Schools remain closed in Liberia due to Ebola but thousands of children have continued to learn
Education in emergencies
Schools in Liberia should have started reopening this week after being closed for months by the outbreak of Ebola. But that return to the classrooms has been postponed until February 16 by the country’s education ministry.
It said more work was needed to ensure safety protocols and health and training requirements were met before children could start going back to school. More than 3600 people have died of Ebola in Liberia since the outbreak began and schools have remain closed since July.
However, some communities have managed to ensure their children continue to learn in other ways. The Kids’ Educational Engagement Project has been working in several areas of the country – and Brenda Moore, one of those behind the idea, explained how it was founded.
She said: “In September, while home schooling my kids (ages five and seven), a question came to mind: how are other parents keeping their kids busy and engaged academically during the compulsory schools closure?
“Later that week, I observed that many kids in my community were just sitting around idle or playing or just loitering around with seemingly nothing to do. Then the idea hit. Why not print a few activity sheets that would keep them busy?”
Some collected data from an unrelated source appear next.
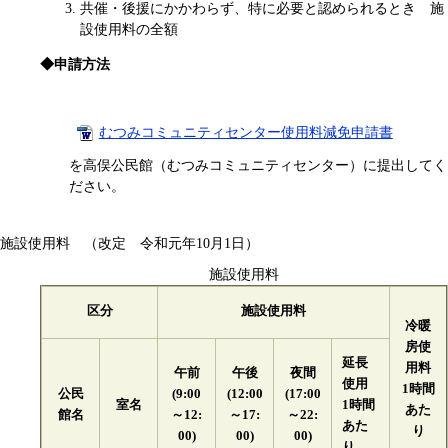
共催・後援にかかわらず、特に必要と認められるとき 施
設使用料の全額
◆申請方法
むつみコミュニティセンター使用料減免申請書
を高俣公民館（むつみコミュニティセンター）に提出してく
ださい。
施設使用料 （改定 令和元年10月1日）
施設使用料
区分
施設使用料
冷暖
房使
延長
用料
午前
午後
夜間
使用
1時間
公民
(9:00
(12:00
(17:00
室名
1時間
あた
館名
～12:
～17:
～22:
あた
り
00)
00)
00)
り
And so the Kids’ Educational Engagement Project was born. Brenda began working with friends and family to provide weekly worksheets and exercises for children in communities around the Liberian capital Monrovia and to raise awareness among parents.
She was joined by volunteers who included parents, teachers and even some civil servants who had been told they were not required for work during the Ebola crisis.
Brenda said: “We distributed items in various communities and also reached out to three orphanages. The project targeted children ranging from pre-school to sixth grades.
“We provided weekly activity sheets that the parents worked with the children to complete and did a follow-up in a week to verify and ensure the children completed the work.
“The project has been a success and parents are excited and want to keep their children at home and engaged academically. This is also an opportunity to work with their children and bond.”
So far more than 2500 children have been helped by the project and Brenda said: “We intend to keep this simple, community-based initiative operational until the reopening of schools once the government deems it safe.”
In December, a report by by the Global Business Coalition for Education and A World at School recommended a three-fold response to get five million children affected by the outbreak in Liberia, Guinea and Sierra Leone back into school. It was feared that unless schools reopen soon, millions of children are at risk of dropping out of school permanently, of becoming pregnant or ending up in child labour.
The report – titled Ebola Emergency: Restoring Education, Creating Safe Schools and Preventing a Long-term crisis – recommended urgent steps needed to be taken by governments and the international community to get those millions of children back into school and learning. Schools in Guinea started to reopen two weeks ago.